Meski awalnya Naseer menolak anjuran tersebut karena ia bukan ulama, pihak masjid menyetujuinya. Ternyata sebelumnya masyarakat Muslim di Tromso belum memiliki jadwal shalat bersama. Sebagian shalat dan berpuasa berdasarkan jadwal di Oslo atau Trondheim.
Ada pula yang mengikuti jadwal di negara masing-masing. Menurut Mulia, Umar Naseer dan pihak masjid akan terus berupaya melalui ijtihad untuk menentukan jadwal shalat dan puasa bagi umat Islam yang hidup di bagian utara dunia, seperti Muslim di Tromso.
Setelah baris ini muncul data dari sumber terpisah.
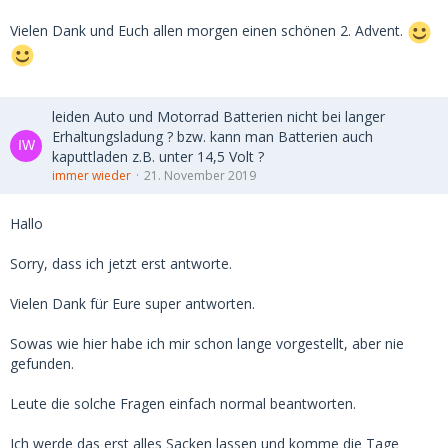
Vielen Dank und Euch allen morgen einen schönen 2. Advent.
leiden Auto und Motorrad Batterien nicht bei langer
Erhaltungsladung ? bzw. kann man Batterien auch
kaputtladen z.B. unter 14,5 Volt ?
immer wieder
21. November 2019
Hallo
Sorry, dass ich jetzt erst antworte.
Vielen Dank für Eure super antworten.
Sowas wie hier habe ich mir schon lange vorgestellt, aber nie
gefunden.
Leute die solche Fragen einfach normal beantworten.
Ich werde das erst alles Sacken lassen und komme die Tage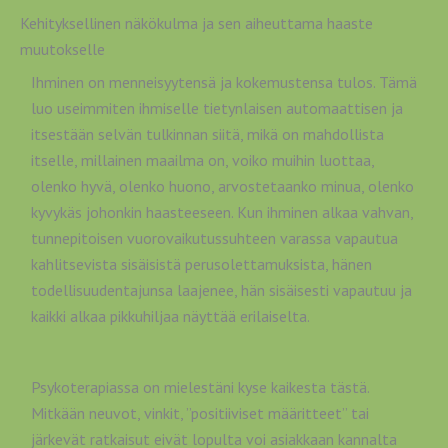
Kehityksellinen näkökulma ja sen aiheuttama haaste
muutokselle
Ihminen on menneisyytensä ja kokemustensa tulos. Tämä
luo useimmiten ihmiselle tietynlaisen automaattisen ja
itsestään selvän tulkinnan siitä, mikä on mahdollista
itselle, millainen maailma on, voiko muihin luottaa,
olenko hyvä, olenko huono, arvostetaanko minua, olenko
kyvykäs johonkin haasteeseen. Kun ihminen alkaa vahvan,
tunnepitoisen vuorovaikutussuhteen varassa vapautua
kahlitsevista sisäisistä perusolettamuksista, hänen
todellisuudentajunsa laajenee, hän sisäisesti vapautuu ja
kaikki alkaa pikkuhiljaa näyttää erilaiselta.
Psykoterapiassa on mielestäni kyse kaikesta tästä.
Mitkään neuvot, vinkit, ”positiiviset määritteet” tai
järkevät ratkaisut eivät lopulta voi asiakkaan kannalta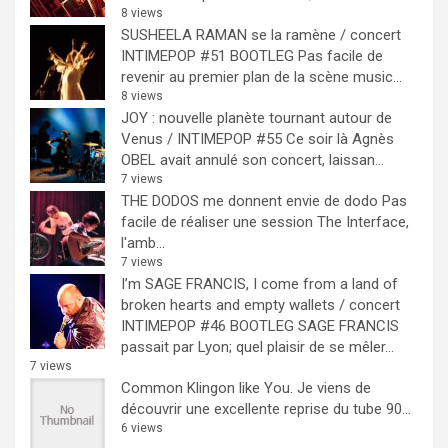
8 views
SUSHEELA RAMAN se la ramène / concert
INTIMEPOP #51 BOOTLEG
Pas facile de
revenir au premier plan de la scène music...
8 views
JOY : nouvelle planète tournant autour de
Venus / INTIMEPOP #55
Ce soir là Agnès
OBEL avait annulé son concert, laissan...
7 views
THE DODOS me donnent envie de dodo
Pas
facile de réaliser une session The Interface,
l'amb...
7 views
I’m SAGE FRANCIS, I come from a land of
broken hearts and empty wallets / concert
INTIMEPOP #46 BOOTLEG
SAGE FRANCIS
passait par Lyon; quel plaisir de se mêler...
7 views
Common Klingon like You.
Je viens de
découvrir une excellente reprise du tube 90...
6 views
Insya Allah, ujar Mulia, bila solusi terbaik dihasilkan akan membawa berkah bagi seluruh Muslim yang hidup mulai ketinggian 66 derajat garis Kutub Utara, yaitu mereka yang mengalami matahari bersinar 24 jam dan bulan tak tenggelam 24 jam setiap tahunnya. ”Dari utara dunia, saya, mahasiswa Indonesia dengan kontribusi terkecil bagi perkembangan isu ini, memohon doa dari Muslim Indonesia di bagian selatan bumi, agar kami selalu dikuatkan dalam menjalani setiap tantangan beribadah bulan Ramadhan,” harap Mulia.